Mataku berkeliling mencari bangku kosong, dari pojokan kau melambaikan tangan ke arahku, ku terka itu tanda kau setuju aku duduk semeja denganmu.
"Bagaimana kabarmu dik?" Kau cari bola mataku.
"Masih sama seperti lebaran tahun lalu dan lebaran tahun lalunya lagi" ku sisipkan nada sinis dalam jawabanku.
"Masihkah terasa sakit dik?", Tuhan,, aku tercekik dengan nafasku..
"Bukankah kau pun merasakan sakit seperti aku? Aku menangis kehilanganmu,, ku dengar kau meraung kehilangannya, kurasa tak beda sakit yg kita rasakan" kutangkap mimik kecewa diwajahmu..

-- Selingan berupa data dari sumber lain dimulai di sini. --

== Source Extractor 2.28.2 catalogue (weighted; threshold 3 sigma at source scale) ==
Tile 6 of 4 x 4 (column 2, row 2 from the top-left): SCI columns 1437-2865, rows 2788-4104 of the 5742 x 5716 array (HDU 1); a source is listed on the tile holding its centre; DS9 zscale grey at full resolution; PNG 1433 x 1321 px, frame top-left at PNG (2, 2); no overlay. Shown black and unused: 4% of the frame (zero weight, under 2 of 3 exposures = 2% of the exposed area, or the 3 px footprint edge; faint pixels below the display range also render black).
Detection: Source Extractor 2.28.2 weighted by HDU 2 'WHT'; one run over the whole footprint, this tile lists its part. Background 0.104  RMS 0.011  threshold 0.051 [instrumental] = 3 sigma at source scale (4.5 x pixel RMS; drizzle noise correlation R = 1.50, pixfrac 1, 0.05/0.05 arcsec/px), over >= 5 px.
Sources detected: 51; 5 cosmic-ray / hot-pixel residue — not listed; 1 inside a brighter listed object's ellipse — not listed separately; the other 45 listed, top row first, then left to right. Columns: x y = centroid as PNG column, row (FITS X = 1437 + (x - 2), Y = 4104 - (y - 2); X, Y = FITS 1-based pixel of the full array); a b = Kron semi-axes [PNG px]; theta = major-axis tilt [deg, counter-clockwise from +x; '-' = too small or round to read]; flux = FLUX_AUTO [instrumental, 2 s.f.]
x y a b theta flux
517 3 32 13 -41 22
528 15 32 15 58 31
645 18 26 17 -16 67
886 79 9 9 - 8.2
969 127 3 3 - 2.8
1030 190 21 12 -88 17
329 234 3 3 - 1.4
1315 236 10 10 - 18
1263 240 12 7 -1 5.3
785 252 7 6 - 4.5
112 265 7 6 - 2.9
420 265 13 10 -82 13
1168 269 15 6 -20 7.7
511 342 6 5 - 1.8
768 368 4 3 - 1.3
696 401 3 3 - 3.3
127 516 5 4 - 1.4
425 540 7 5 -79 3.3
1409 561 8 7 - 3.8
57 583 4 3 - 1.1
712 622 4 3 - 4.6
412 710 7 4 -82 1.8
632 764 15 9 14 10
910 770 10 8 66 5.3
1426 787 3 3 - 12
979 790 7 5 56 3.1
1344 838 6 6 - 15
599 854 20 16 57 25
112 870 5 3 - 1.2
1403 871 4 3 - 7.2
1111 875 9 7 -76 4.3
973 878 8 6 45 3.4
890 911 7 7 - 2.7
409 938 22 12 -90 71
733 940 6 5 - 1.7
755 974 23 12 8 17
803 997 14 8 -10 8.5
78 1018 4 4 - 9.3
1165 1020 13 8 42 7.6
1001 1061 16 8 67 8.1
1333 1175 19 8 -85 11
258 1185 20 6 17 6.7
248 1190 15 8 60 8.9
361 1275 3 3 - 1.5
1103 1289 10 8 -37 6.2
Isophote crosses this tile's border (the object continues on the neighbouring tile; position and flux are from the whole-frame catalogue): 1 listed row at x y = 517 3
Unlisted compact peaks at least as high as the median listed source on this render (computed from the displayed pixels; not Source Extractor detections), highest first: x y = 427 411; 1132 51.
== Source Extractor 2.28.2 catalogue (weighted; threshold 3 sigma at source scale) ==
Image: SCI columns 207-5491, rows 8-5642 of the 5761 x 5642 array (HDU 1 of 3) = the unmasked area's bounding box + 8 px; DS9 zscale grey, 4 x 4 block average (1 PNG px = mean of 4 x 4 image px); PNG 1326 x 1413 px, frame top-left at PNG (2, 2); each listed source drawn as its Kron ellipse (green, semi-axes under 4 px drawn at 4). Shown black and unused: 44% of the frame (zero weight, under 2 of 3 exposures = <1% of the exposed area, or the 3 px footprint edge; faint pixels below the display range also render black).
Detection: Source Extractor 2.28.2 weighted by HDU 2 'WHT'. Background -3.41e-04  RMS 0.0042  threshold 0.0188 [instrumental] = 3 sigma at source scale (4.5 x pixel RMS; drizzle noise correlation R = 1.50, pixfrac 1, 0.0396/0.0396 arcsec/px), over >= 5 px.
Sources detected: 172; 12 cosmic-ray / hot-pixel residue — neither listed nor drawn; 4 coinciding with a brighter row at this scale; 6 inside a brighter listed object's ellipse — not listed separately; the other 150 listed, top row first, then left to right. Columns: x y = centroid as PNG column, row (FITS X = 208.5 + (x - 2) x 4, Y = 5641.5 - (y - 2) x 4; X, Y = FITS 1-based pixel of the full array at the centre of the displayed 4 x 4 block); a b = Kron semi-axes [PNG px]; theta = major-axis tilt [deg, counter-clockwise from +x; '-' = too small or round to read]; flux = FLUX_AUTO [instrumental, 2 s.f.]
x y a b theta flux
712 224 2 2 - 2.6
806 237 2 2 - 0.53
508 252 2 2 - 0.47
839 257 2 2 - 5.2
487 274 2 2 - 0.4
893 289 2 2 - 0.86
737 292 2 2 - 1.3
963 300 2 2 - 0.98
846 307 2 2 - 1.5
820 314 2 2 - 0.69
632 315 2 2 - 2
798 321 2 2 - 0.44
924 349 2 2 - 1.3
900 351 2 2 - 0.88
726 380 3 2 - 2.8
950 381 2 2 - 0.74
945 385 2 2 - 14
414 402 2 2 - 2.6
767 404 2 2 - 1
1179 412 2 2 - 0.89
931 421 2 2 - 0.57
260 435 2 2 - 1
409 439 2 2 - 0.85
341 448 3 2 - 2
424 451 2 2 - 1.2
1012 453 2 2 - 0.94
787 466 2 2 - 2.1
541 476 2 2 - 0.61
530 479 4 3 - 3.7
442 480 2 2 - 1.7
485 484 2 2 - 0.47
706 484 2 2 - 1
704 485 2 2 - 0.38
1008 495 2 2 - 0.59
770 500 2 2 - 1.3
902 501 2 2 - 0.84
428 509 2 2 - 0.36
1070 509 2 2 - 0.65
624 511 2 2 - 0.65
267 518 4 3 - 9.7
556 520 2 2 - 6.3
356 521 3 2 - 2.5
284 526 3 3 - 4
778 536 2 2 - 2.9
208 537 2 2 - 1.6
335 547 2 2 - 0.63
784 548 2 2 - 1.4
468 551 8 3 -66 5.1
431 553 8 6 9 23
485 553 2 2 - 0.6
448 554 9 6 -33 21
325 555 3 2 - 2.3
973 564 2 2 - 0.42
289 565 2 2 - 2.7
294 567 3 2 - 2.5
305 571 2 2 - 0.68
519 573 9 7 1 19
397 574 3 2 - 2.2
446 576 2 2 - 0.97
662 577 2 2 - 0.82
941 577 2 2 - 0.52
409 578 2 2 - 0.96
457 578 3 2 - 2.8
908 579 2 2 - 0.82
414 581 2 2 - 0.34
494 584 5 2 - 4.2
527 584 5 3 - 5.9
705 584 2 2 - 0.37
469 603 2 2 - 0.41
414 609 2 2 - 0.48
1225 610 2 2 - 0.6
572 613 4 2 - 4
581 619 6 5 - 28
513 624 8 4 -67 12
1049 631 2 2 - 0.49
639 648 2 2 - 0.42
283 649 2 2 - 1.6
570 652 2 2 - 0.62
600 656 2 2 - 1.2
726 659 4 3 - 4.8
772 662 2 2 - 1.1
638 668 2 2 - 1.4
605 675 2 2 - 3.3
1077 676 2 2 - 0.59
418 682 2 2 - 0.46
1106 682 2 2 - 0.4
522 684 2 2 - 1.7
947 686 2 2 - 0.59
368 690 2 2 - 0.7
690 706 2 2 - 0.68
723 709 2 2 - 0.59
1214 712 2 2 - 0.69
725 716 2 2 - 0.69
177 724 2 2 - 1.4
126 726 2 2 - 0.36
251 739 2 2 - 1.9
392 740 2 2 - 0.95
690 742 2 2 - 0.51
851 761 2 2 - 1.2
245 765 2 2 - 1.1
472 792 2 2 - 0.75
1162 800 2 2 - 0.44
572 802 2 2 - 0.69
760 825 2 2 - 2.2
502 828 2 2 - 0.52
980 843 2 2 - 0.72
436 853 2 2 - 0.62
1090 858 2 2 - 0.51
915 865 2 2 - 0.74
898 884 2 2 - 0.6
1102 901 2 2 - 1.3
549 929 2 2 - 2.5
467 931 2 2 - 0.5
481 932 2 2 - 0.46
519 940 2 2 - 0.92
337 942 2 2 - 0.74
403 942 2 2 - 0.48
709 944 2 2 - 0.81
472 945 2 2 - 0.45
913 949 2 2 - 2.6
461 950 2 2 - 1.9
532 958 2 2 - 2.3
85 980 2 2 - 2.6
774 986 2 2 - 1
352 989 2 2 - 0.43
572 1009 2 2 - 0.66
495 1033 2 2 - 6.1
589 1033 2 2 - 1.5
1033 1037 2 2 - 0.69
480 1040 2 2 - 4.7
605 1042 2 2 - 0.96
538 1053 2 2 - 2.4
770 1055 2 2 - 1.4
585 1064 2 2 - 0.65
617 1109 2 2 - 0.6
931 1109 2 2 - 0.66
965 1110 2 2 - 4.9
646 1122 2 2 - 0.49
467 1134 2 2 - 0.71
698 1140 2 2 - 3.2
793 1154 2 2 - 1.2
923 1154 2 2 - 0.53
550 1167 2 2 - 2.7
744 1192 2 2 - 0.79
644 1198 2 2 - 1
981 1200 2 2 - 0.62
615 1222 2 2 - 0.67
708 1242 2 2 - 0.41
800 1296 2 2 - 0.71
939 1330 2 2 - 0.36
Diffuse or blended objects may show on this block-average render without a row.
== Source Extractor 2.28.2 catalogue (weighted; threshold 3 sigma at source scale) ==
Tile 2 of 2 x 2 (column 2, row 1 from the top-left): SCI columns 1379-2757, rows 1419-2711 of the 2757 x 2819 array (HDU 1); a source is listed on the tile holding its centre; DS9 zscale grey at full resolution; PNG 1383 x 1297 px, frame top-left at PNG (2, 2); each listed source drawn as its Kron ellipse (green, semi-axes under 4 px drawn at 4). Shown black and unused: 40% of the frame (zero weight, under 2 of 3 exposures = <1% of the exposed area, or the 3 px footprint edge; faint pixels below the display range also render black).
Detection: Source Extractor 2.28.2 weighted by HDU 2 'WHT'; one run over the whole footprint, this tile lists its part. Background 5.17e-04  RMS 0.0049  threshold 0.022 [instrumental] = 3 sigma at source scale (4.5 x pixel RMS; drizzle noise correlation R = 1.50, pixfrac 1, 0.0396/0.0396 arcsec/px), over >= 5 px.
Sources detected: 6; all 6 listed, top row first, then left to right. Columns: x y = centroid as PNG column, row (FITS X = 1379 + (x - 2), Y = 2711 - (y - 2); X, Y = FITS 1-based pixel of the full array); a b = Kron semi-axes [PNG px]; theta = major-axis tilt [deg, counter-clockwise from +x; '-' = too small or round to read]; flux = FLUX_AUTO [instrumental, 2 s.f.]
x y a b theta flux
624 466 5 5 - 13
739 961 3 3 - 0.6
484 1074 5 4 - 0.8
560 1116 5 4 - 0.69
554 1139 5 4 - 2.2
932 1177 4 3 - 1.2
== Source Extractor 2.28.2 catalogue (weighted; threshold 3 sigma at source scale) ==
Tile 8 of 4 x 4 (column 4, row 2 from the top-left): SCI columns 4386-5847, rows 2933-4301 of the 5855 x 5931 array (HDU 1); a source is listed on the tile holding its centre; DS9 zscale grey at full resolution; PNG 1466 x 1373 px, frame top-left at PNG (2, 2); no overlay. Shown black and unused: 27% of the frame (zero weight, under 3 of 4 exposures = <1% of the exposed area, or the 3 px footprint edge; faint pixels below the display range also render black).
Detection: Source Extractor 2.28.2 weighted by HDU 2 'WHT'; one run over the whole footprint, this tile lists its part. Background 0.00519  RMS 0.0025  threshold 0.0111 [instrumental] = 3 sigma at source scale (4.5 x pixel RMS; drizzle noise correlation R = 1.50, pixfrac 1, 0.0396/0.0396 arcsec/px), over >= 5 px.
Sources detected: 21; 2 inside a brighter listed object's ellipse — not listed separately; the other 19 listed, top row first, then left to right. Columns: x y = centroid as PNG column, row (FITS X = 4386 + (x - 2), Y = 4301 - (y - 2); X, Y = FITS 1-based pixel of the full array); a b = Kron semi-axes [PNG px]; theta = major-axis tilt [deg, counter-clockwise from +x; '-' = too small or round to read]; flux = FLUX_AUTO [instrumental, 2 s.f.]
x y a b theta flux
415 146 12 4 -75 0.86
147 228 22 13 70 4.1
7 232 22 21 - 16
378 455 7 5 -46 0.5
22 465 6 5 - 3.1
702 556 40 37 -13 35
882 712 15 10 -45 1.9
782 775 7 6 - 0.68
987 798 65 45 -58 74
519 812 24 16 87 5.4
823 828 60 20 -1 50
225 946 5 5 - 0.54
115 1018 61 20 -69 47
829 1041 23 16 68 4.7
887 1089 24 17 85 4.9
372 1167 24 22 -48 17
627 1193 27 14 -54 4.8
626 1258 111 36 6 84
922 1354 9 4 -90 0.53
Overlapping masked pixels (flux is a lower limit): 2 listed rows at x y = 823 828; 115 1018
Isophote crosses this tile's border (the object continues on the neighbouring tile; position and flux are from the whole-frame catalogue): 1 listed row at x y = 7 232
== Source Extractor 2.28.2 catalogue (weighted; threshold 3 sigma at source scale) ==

"Dik, tak sama sakit yang kita rasakan, kau masih bisa melihatku tersenyum dari kejauhan,, sedangkan aku?? Batu nisan menjelaskan bahwa bahagiaku benar- benar telah sirna". Picik,, bisik hatiku..
Di garis mana engkau letakkan ukuran bahagiaku??,, Bahagiakah namanya ketika senyummu itu untuk orang lain??,, Bahagiakah aku ketika tangan itu tak meraihku?? Di titik mana kau letakkan nilai bahagiaku??".. Kali ini aku benar-benar tercekik..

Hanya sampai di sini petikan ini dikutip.